Freshapps:A blog for the bloggers

Freshapps is a new site which offers good articles for the bloggers.

Promote your site or blog (1)

In chess, promotion occurs when a pawn reaches the eighth square. At that point, your opponent is challenged because this simple pawn takes on all the powers of a Queen—the deadliest piece on the board. Of course, the pawn may be promoted to bishop, rook, or any other piece but why? This only clues the other player in to your secret plans. That being said, however, promotions to knight can often be strategically useful depending on the situation.

What the beelzebub am I talking about? Let's not get too lost in metaphor. Suffice to say, the circuitous game of promoting one's blog in the blogosphere (without the proper armament) can often seem as difficult and unrewarding as a day-long chess match that ends in a draw. If you play your game right, however, that pawn can hit the big time. Ideally, the simple act of blogging in and of itself would attract enough traffic to please the author but there are cases in which more is better. Whether you are participating in AdSense for Bloggers and would like to see a spike in your profits, or you just want more comments on your posts, increasing hit-count is beneficial.

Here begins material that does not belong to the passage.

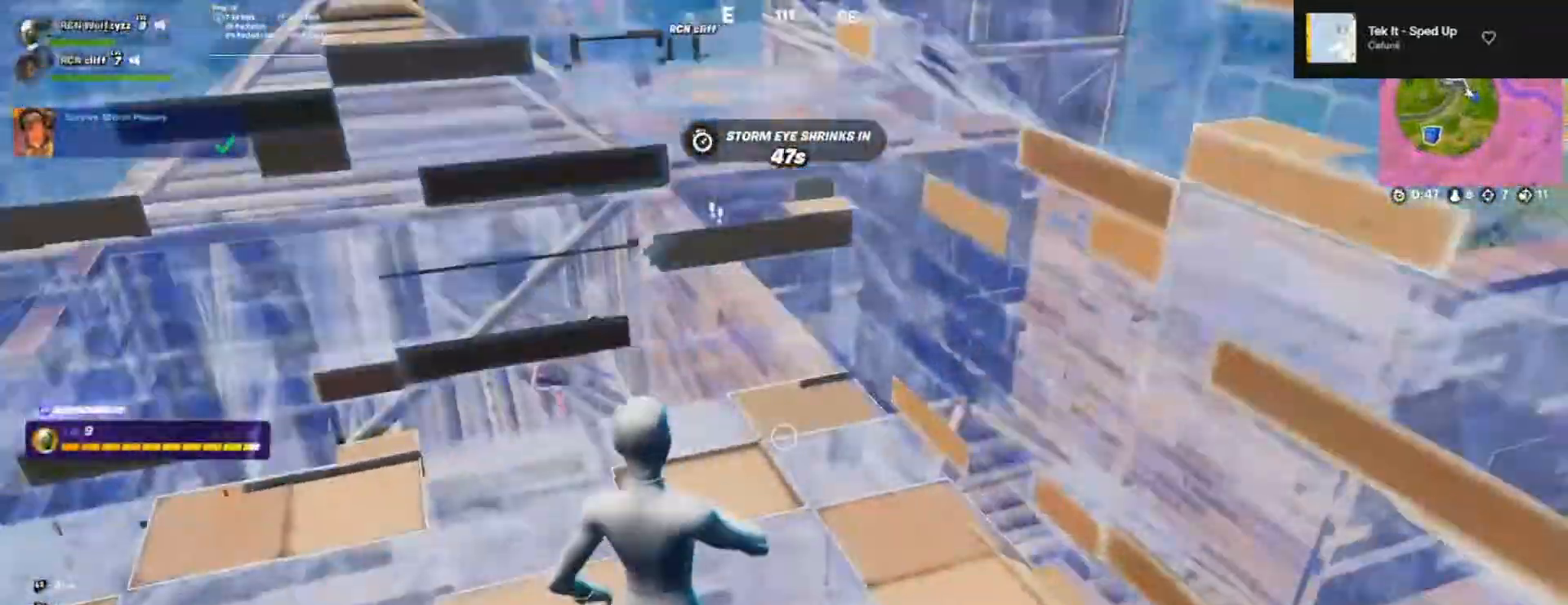
{"buttons": [], "left_stick": "center", "right_stick": "center", "events": [[17, "CROSS", "up"], [250, "R2", "up"], [300, "right_stick", "down-left"], [383, "R3", "down"], [450, "R3", "up"], [467, "right_stick", "center"]]}
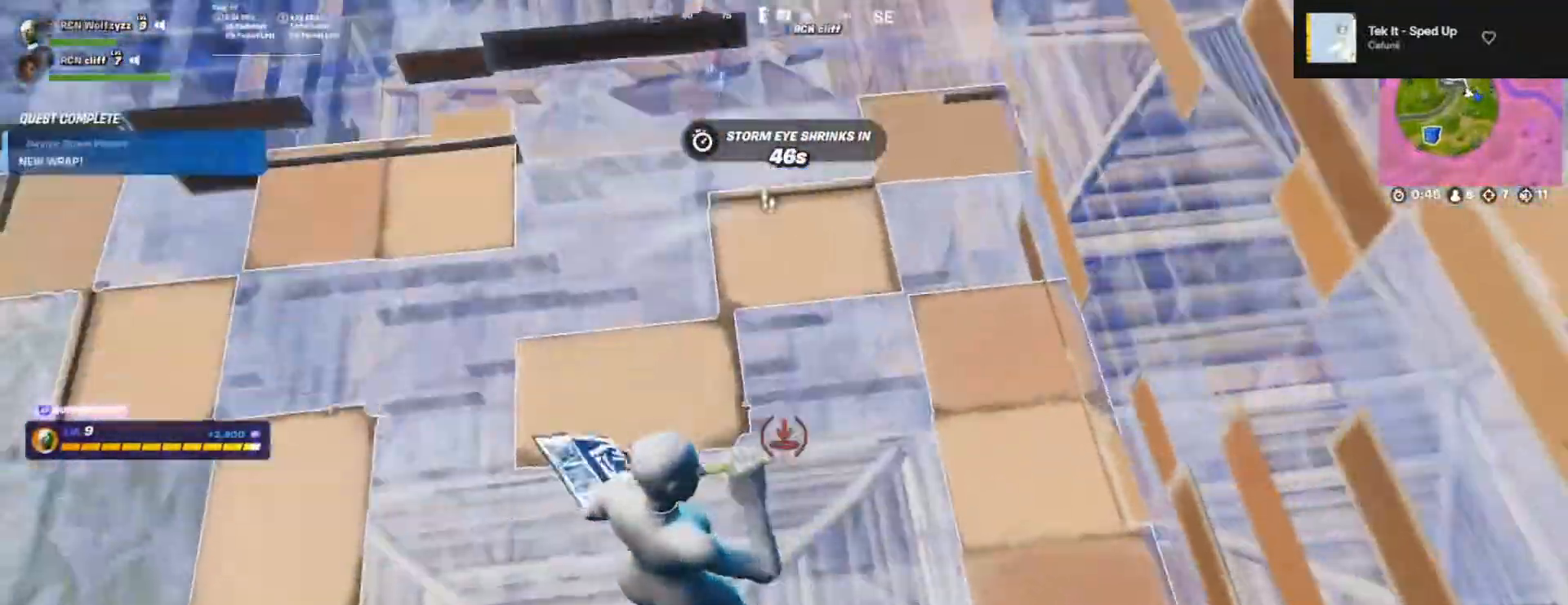
{"buttons": [], "left_stick": "left", "right_stick": "center", "events": [[117, "SQUARE", "down"], [217, "SQUARE", "up"], [283, "left_stick", "down-left"], [333, "left_stick", "left"], [383, "SQUARE", "down"], [467, "SQUARE", "up"]]}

Toward that end, I spent my Labor Day snooping around the blogosphere. While I should have been eating potato salad and lounging by someone's pool, I was slaving over my laptop pulling together a bevy of accepted methods for growing the readership base of your blog. I hope you'll find them useful. In practice, the procedures fall into three basic categories involving settings, techniques, and actual marketing tricks. Some are very obvious and others, more subtle. It appears that many bloggers have found success with these solutions—I've tried a few and found that they do in fact increase traffic.

Blogger Application Settings

Blogger itself has an array of settings, many of which work to your advantage in this endeavor. This first grouping is quite simple and just requires that you sign in to your Blogger account and flip a few switches.

Set your blog to ping weblogs.com. Weblogs.com is a blog update notification service that many individuals and services use to track blog changes. When this setting is activated, Blogger will notify weblogs.com that you have updated your blog. That means your blog will be included in various "recently updated" lists on the web as well as other blog-related services.

Activate Your Navbar. I did this and watched my traffic go up on the very first day (and continue to climb). The Blogger Navbar replaced mandatory ads a few weeks ago. One of the features on the Navbar is a button called NextBlog—click it to visit the next Navbar-enabled blog. It turns out this couch-potato like way of flipping through blogs is very appealing. As a result, the next blog button gets a lot of attention. So turn your Navbar on and catch some of that wave.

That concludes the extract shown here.